Councillors for Neath Port Talbot, Sandra and John Miller were recently shown around the 250,000 sq ft site and discussed the company’s future plans for it. Sevenoaks Modular, which currently employs around 100 people in Neath, anticipates it will double its workforce in the next 12 months in conjunction with its expansion to the site. The move will also allow it to go from producing 1,000 homes per year to more than 3,000 per year.
Sevenoaks Modular will acquire around half of the Metal Box factory site from Neath Port Talbot Council, which bought the factory in 2019. It will move all its operations to the site once it has been refurbished as will its sister companies Hale Construction and Hale Homes. Between all the companies, some 200 people will be based at the site.
John and Sandra Miller said: “When the Metal Box closed I don’t think anyone expected to see its doors open again. After our guided tour of the facility this morning it is easy to become hopeful again. This is an exciting development which highlights a company who are able to adapt and utilise the space available to them.
“Although this morning’s tour was only to the first phase, we were extremely impressed by what we saw and with the plans for expanding into the next phase. We were given a full account of the vision of the company and the intention of those driving the project. We look forward to seeing this local company going from strength to strength.”
Charlotte Hale, director of Sevenoaks Modular, added: “We are delighted to see the site up and running again and there has been a real buzz in the local community as a result. At present, only a small part of the site is operational but we have around 20 people employed there and one of the two large-scale cranes at the site is now working again following extensive repairs and refurbishment.

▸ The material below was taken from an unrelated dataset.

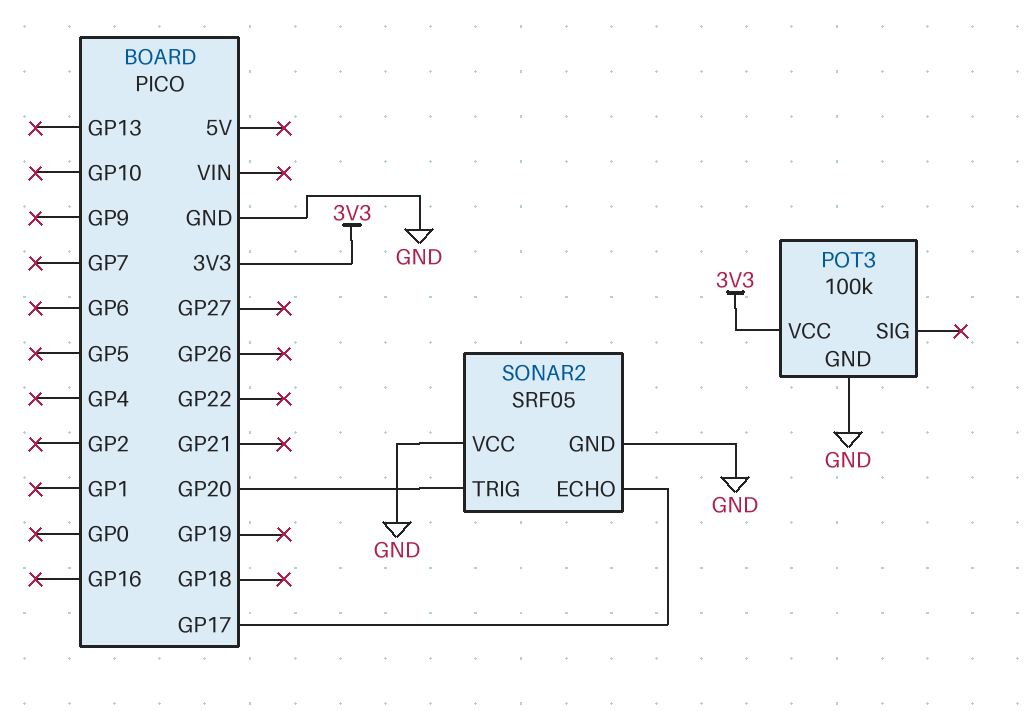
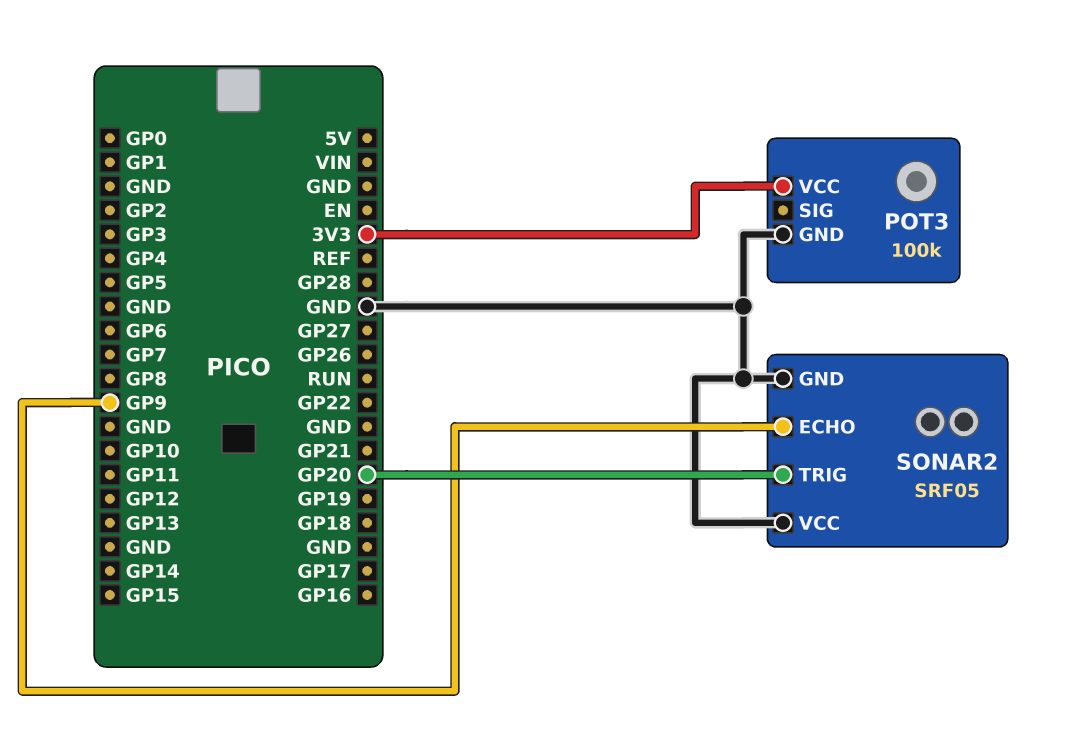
SONAR2 pin ECHO: GP17 -> GP9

“This is just the start for us. We will eventually have all our manufacturing based at the site. Our long-term plans will mean a significant investment in the local economy and allow us to keep pace with demand and all while pushing an environmentally friendly agenda, both in terms of the style of construction we champion and in terms of how we will regenerate the site itself.”
Supported by the public and private sectors, Sevenoaks Modular will make a significant investment to regenerate the site. It will install a new roof, conduct extensive repairs on the main premises, build offices and install an eco-friendly wood-burning facility, complemented by cutting-edge energy storage units, which will recycle offcuts from the construction process and power the entire site.
In partnership with local education providers, it will also establish a training academy for young people looking to get a foothold in the construction industry, and open parts of the site up to use by the wider community. The company anticipates all the work will be completed and the site fully operational within 12 months.